HtmSpellingChecker is an experimental spelling checker using machine learning (in special, HTM neural networks) as approach and was the theme of my master's degree dissertation (which earned me an A+ grade). Basically you train the network with a set of real world texts. After that, you give it a sentence to analyse, and if finds an anomaly (ie a misspelling word) it suggests the best correction based on prediction.
Most spelling checkers on the market (including those used by search engines like Google or text editors like MS-Word), often provide correction suggestions based merely on orthographic similarity. However this is a critical problem when they present suggestions of corrections that do not make sense in current context or when the spelling checker ignores misspelled words because such words exist in its dictionary.
In English language, for example, if someone writes "I lite", we simply deduce that such person has committed a typo because this statement makes no sense to us. That leaves us to consider if they wanted to use the words "like" or "live". Such a sentence "as is" does not help us to give a satisfactory and accurate solution to the user. We would have to have more words in the sentence to we correctly guess which would be the best word for a given context. So in the above example, suppose we have two sentences: "I lite in New York" and "I lite New York". Taking into account that the preposition "in" does not fit well into the concept of "like", the former sentence would make more sense if it was "I live in New York" and the latter one was: "I like New York."
That said, we would not be surprised to know that in this subfield of NLP, the analysis of the context is the "holy grail" of any efficient spelling checker. Thus, I choosed the HTM neural network as main engine for the spelling checker.
The HTM checks the probability behaving in a Bayesian way to predict the next input as new data arrives, i.e. its predictions are not based on rules. Furthermore, it can make predictions over a greater range of words. For example, while N-Grams can only analyze the context up to n-1 words, an HTM neural network could predict a word in particular even for an entire sentence.
The proposed system was written the in C#, as it compiles source to managed code and also is a cross-platform language. Both the C# compiler and editor are freely provided by Mono open-source community. In addition to the subprojects that compose the proposed system, three additional subprojects were created: one to implement the Levenshtein Distance algorithm, another to implement N-Grams algorithm, and a subproject called Evaluation, with the sole intention of comparing all three methods discussed in this dissertation. As the engines of the three methods use components in common (dictionaries and text manipulation), one subproject ‘Common’ was created only to accommodate the components to be shared. All these subprojects were written in same language and platform in order to avoid wrappers and isolate performance issues.
Currently supported platforms:
- Windows
- Linux
- Mac OSX
Required tools:
- Mono 3.2.3 or .Net 4 framework
- MonoDevelop or Visual Studio IDE
- Open the IDE executable.
- Open 'HtmSpellingChecker.sln' solution file located on
/Source
folder. - Click 'Run'.
- Specify the data to be trained and tested.
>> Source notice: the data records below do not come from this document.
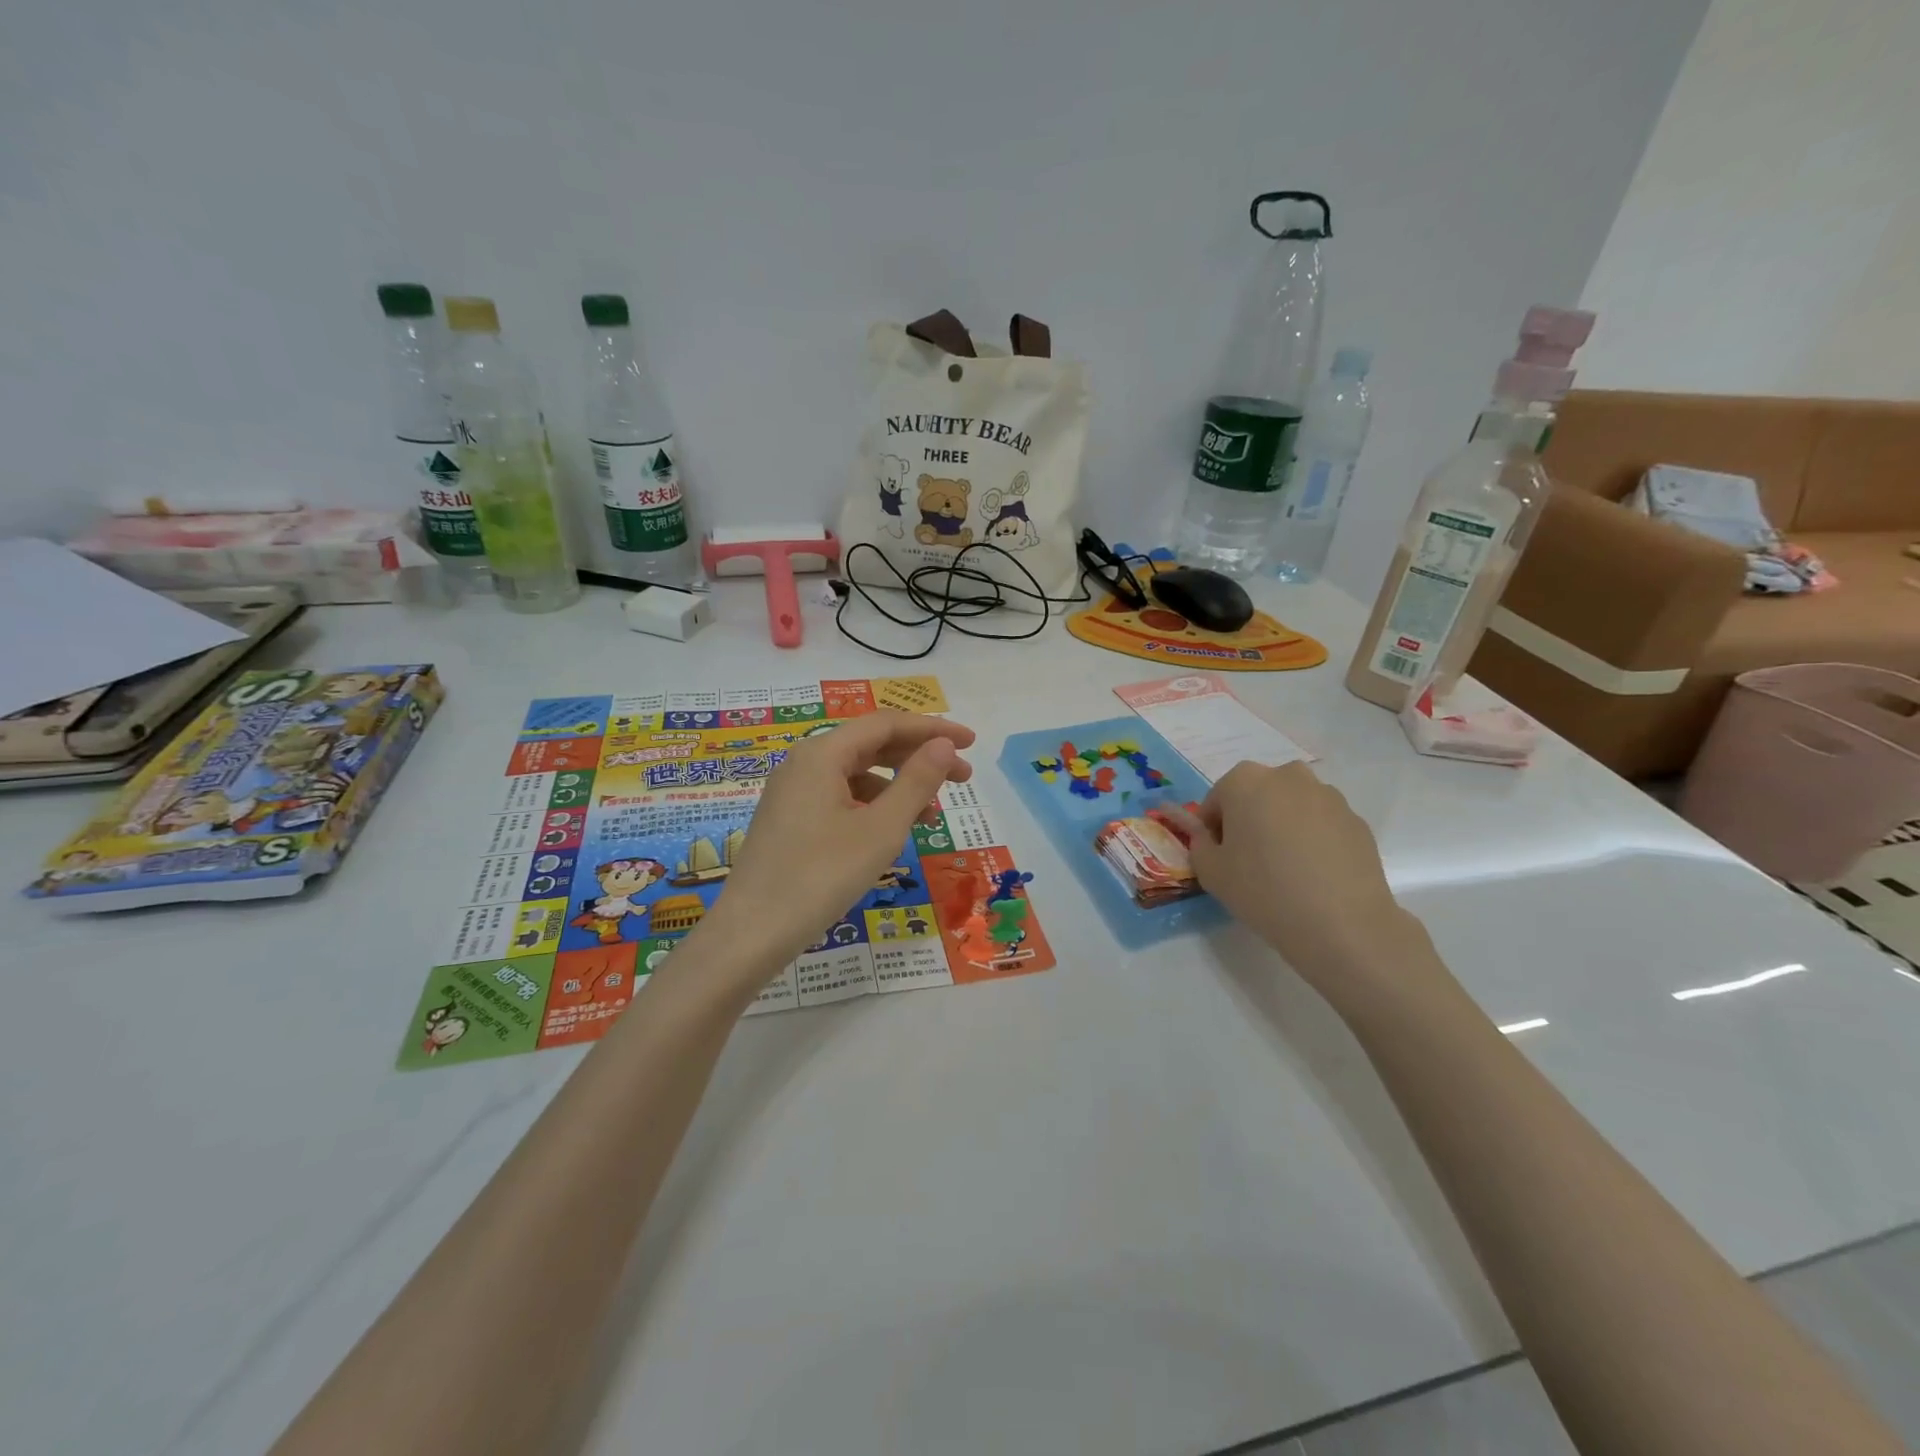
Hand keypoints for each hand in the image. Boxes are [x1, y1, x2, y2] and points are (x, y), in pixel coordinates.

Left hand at [699, 711, 973, 982]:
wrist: (751, 934)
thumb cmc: (821, 876)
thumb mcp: (881, 829)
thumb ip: (917, 782)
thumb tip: (943, 746)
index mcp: (822, 754)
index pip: (886, 724)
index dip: (933, 729)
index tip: (972, 743)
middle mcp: (803, 763)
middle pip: (871, 744)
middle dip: (918, 757)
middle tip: (962, 778)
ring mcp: (792, 792)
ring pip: (856, 773)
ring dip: (898, 785)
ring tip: (931, 814)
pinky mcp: (789, 820)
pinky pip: (839, 797)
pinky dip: (872, 806)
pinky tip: (889, 831)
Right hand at [1165, 762, 1428, 993]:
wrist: (1341, 924)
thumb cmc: (1263, 890)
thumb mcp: (1210, 872)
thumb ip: (1200, 845)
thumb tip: (1210, 838)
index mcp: (1245, 781)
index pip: (1217, 800)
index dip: (1213, 829)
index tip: (1220, 858)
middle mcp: (1287, 776)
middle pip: (1257, 795)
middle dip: (1249, 820)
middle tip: (1250, 860)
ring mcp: (1328, 796)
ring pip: (1292, 807)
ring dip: (1283, 827)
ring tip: (1286, 870)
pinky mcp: (1357, 820)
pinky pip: (1322, 825)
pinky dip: (1313, 840)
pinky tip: (1314, 876)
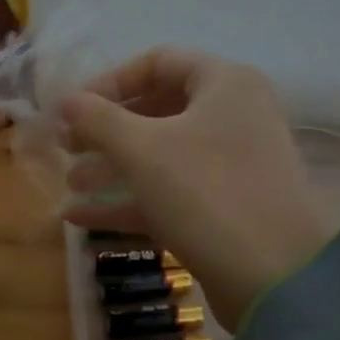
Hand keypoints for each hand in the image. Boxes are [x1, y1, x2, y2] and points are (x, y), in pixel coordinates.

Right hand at [58, 48, 339, 329]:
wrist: (275, 277)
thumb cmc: (206, 192)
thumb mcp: (142, 149)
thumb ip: (98, 119)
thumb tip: (64, 100)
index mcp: (224, 84)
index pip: (158, 62)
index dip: (109, 82)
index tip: (71, 109)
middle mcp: (232, 117)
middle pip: (157, 111)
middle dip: (106, 130)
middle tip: (66, 147)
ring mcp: (230, 166)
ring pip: (160, 156)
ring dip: (111, 167)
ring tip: (69, 183)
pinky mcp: (223, 208)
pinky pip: (169, 193)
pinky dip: (128, 200)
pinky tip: (79, 217)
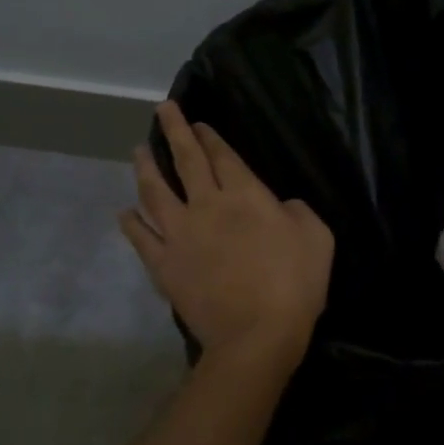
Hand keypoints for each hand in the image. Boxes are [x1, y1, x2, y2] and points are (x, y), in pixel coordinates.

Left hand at [121, 102, 333, 368]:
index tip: (197, 122)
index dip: (209, 136)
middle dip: (174, 131)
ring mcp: (179, 234)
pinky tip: (126, 212)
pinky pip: (141, 237)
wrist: (256, 334)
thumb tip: (280, 205)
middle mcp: (206, 205)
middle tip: (162, 110)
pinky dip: (132, 222)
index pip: (222, 156)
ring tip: (139, 151)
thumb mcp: (317, 236)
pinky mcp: (164, 264)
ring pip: (154, 192)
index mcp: (245, 195)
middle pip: (185, 160)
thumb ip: (297, 211)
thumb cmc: (295, 283)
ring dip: (145, 168)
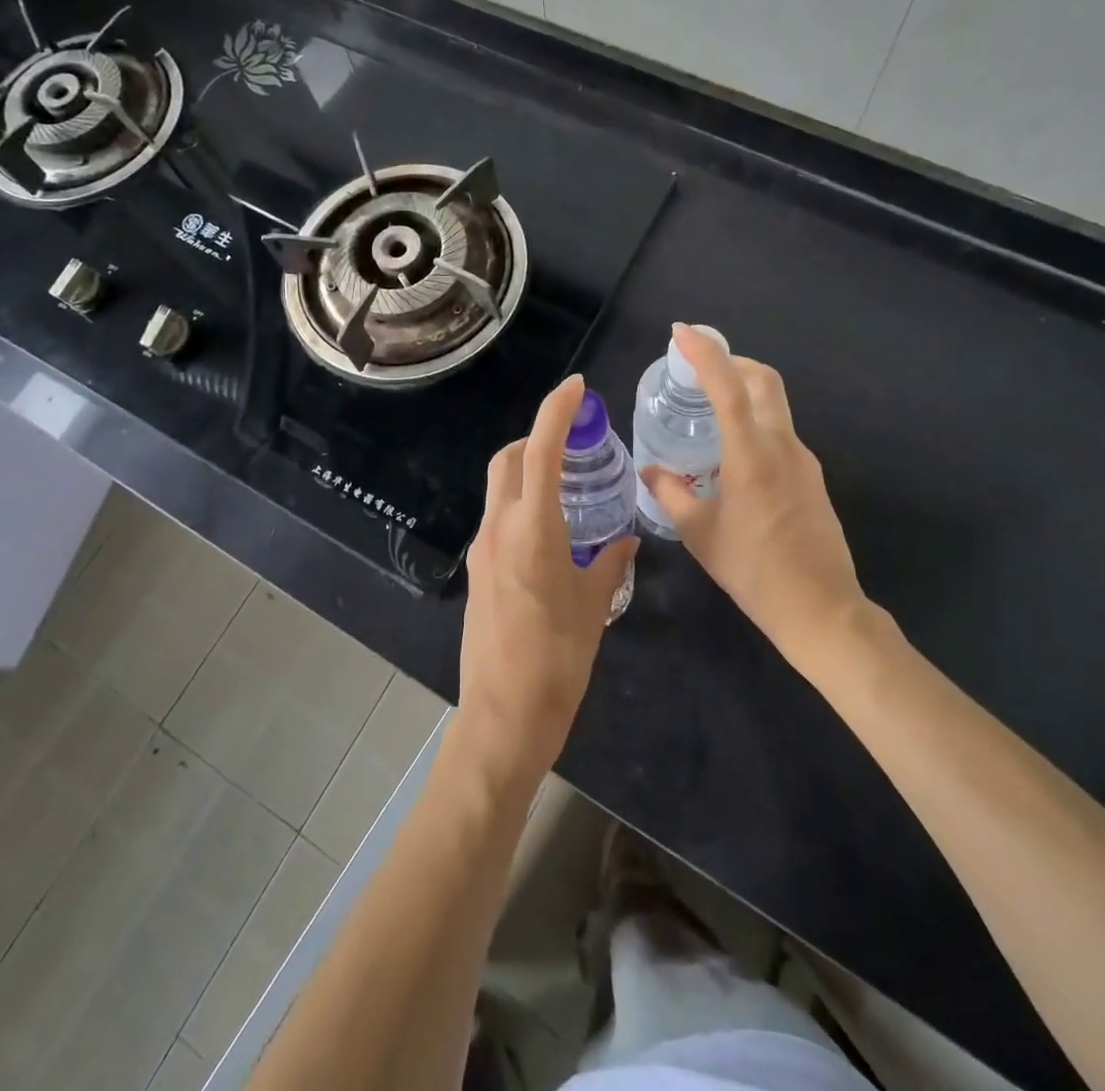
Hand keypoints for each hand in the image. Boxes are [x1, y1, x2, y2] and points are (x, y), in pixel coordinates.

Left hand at [457, 375, 637, 782]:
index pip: (539, 452)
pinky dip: (521, 504)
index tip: (575, 388)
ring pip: (499, 488)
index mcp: (531, 530)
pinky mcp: (478, 571)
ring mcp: (483, 549)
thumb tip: (626, 540)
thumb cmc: (558, 661)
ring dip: (527, 471)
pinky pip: (498, 518)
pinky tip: (552, 530)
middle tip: (574, 443)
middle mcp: (499, 529)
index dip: (555, 412)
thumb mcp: (594, 607)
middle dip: (537, 438)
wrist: (504, 716)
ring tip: (568, 484)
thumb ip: (611, 563)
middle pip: (508, 460)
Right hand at [640, 324, 877, 666]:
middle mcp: (783, 446)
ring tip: (707, 413)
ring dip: (743, 394)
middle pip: (764, 380)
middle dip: (731, 361)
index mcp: (752, 454)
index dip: (704, 352)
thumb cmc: (752, 570)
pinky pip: (780, 435)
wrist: (820, 609)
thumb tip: (651, 472)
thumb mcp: (699, 533)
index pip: (727, 386)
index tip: (681, 332)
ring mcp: (804, 461)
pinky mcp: (812, 478)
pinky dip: (754, 425)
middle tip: (697, 366)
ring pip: (774, 406)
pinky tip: (731, 457)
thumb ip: (671, 494)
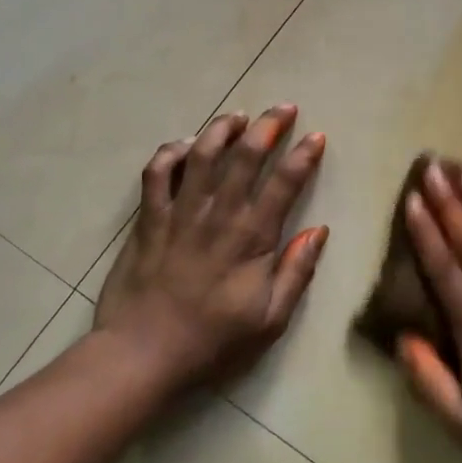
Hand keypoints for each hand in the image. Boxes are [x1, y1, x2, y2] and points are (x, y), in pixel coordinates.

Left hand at [95, 106, 327, 389]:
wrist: (142, 354)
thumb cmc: (213, 342)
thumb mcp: (270, 319)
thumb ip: (296, 272)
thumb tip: (319, 231)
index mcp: (251, 238)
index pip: (284, 183)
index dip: (303, 156)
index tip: (317, 136)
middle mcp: (217, 215)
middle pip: (244, 156)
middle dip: (267, 126)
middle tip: (283, 108)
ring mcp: (179, 213)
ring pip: (200, 155)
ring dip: (221, 129)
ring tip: (237, 116)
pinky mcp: (148, 220)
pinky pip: (156, 174)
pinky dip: (169, 153)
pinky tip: (183, 145)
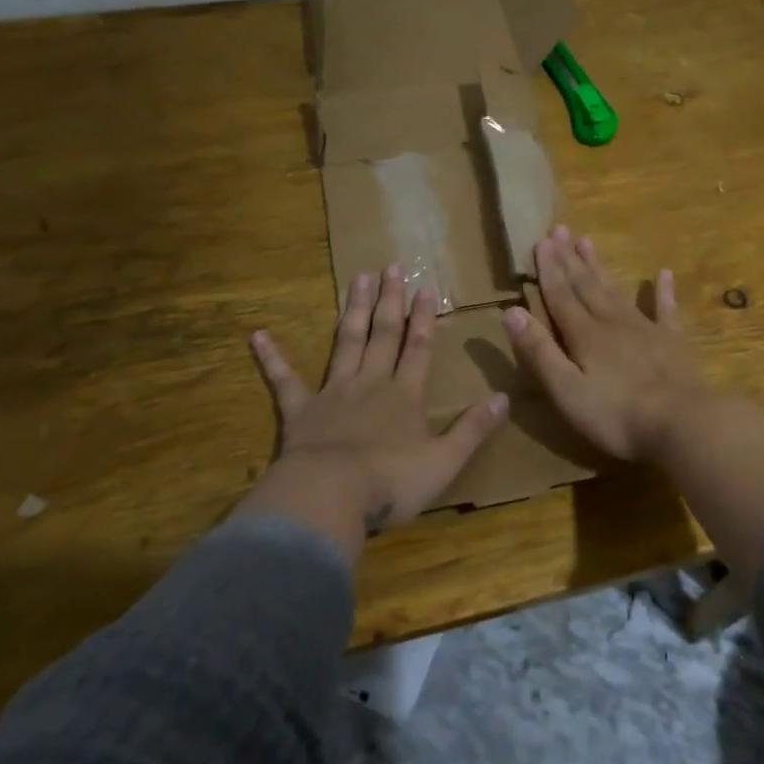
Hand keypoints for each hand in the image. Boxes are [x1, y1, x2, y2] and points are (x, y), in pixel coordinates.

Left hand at [241, 265, 508, 555]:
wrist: (330, 496)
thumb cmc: (392, 482)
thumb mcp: (445, 461)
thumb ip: (474, 428)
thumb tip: (505, 398)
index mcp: (405, 395)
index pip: (418, 347)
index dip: (424, 317)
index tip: (425, 285)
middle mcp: (371, 383)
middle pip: (383, 334)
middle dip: (390, 301)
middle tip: (390, 267)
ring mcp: (333, 393)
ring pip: (346, 342)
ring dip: (353, 310)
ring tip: (357, 279)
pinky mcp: (300, 411)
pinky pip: (284, 380)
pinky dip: (272, 359)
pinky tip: (258, 335)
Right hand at [504, 225, 711, 461]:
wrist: (682, 423)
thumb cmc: (617, 415)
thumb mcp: (567, 390)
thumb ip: (540, 351)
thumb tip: (511, 312)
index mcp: (585, 335)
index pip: (560, 296)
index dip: (548, 270)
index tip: (541, 241)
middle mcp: (612, 322)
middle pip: (586, 286)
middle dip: (570, 259)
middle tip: (559, 229)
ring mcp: (645, 329)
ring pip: (616, 290)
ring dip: (600, 267)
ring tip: (588, 242)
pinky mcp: (673, 342)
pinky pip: (666, 309)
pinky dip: (663, 291)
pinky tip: (664, 273)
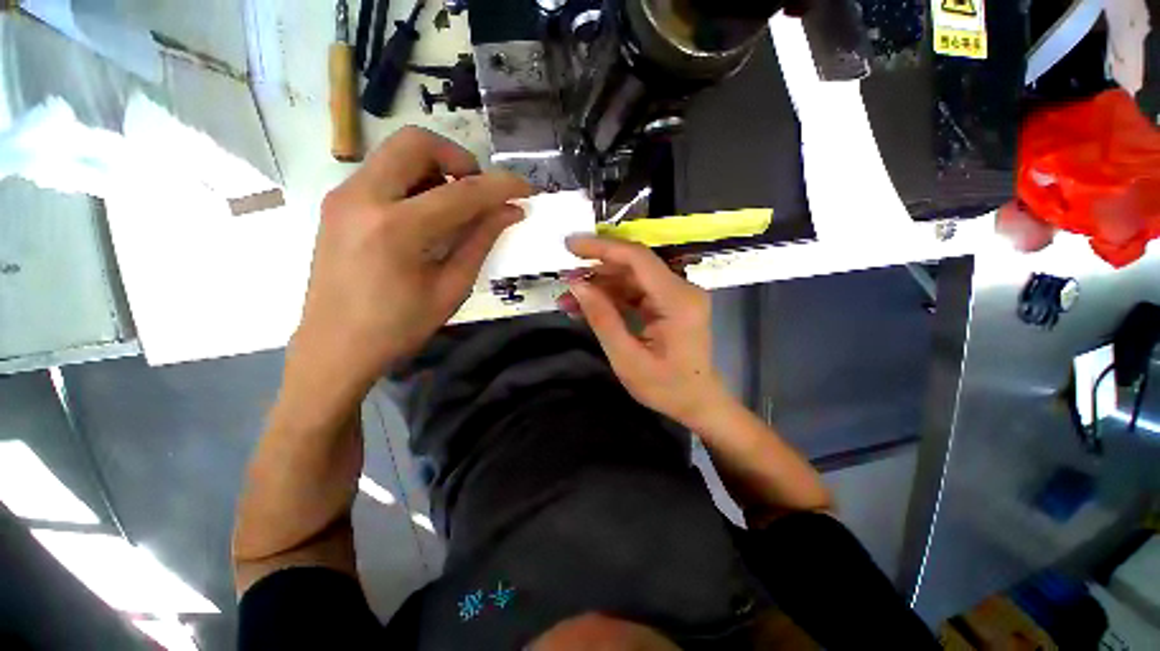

The text should not have graphic accentuation and sentences should have more than 3 words.
- Specify the range of sets to be tested. For example, if minimum number of sentences is 50, maximum number is 200, and size/increment for each set is 50, then we will have sets with 50, 100, 150, and 200 sentences respectivelly.
- Click 'Evaluate'.
The tests consist of trainning 3 engines (HTM, Levenstein Distance, and N-Gram) with a corpus containing well written sentences and then test them with mispelled sentences created from the first corpus. These mispelled sentences will have at least one word that suffered an modification (insertion, deletion, replacement or transposition of characters).
Two variables will be calculated and shown:
- Performance: in other words, is the total time that each engine takes to evaluate and return the list of corrections for a set.
- Accuracy: is the percentage of correct suggestions returned by an engine over the real number of issues created.